TASK TO COMPLETE: Below are some entries. Repeat exactly the lines from the one with "It’s unlikely that" through the one with "But that shouldn’t", and only those.

Stored data entries:
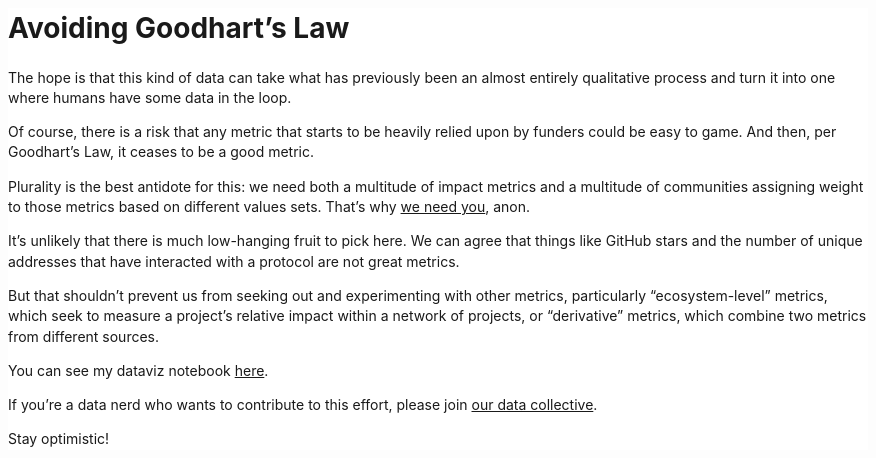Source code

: # Avoiding Goodhart’s Law

The hope is that this kind of data can take what has previously been an almost entirely qualitative process and turn it into one where humans have some data in the loop.

Of course, there is a risk that any metric that starts to be heavily relied upon by funders could be easy to game. And then, per Goodhart’s Law, it ceases to be a good metric.

Plurality is the best antidote for this: we need both a multitude of impact metrics and a multitude of communities assigning weight to those metrics based on different values sets. That’s why [we need you](https://www.opensource.observer/data-collective), anon.

It’s unlikely that there is much low-hanging fruit to pick here. We can agree that things like GitHub stars and the number of unique addresses that have interacted with a protocol are not great metrics.

But that shouldn’t prevent us from seeking out and experimenting with other metrics, particularly “ecosystem-level” metrics, which seek to measure a project’s relative impact within a network of projects, or “derivative” metrics, which combine two metrics from different sources.

You can see my dataviz notebook [here](https://github.com/opensource-observer/insights/blob/main/notebooks/2023-11-16_OptimismEcosystemAnalysis.ipynb).

If you’re a data nerd who wants to contribute to this effort, please join [our data collective](https://www.opensource.observer/data-collective).

Stay optimistic!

RESPONSE TO THE EXERCISE:
It’s unlikely that there is much low-hanging fruit to pick here. We can agree that things like GitHub stars and the number of unique addresses that have interacted with a protocol are not great metrics.

But that shouldn’t prevent us from seeking out and experimenting with other metrics, particularly “ecosystem-level” metrics, which seek to measure a project’s relative impact within a network of projects, or “derivative” metrics, which combine two metrics from different sources.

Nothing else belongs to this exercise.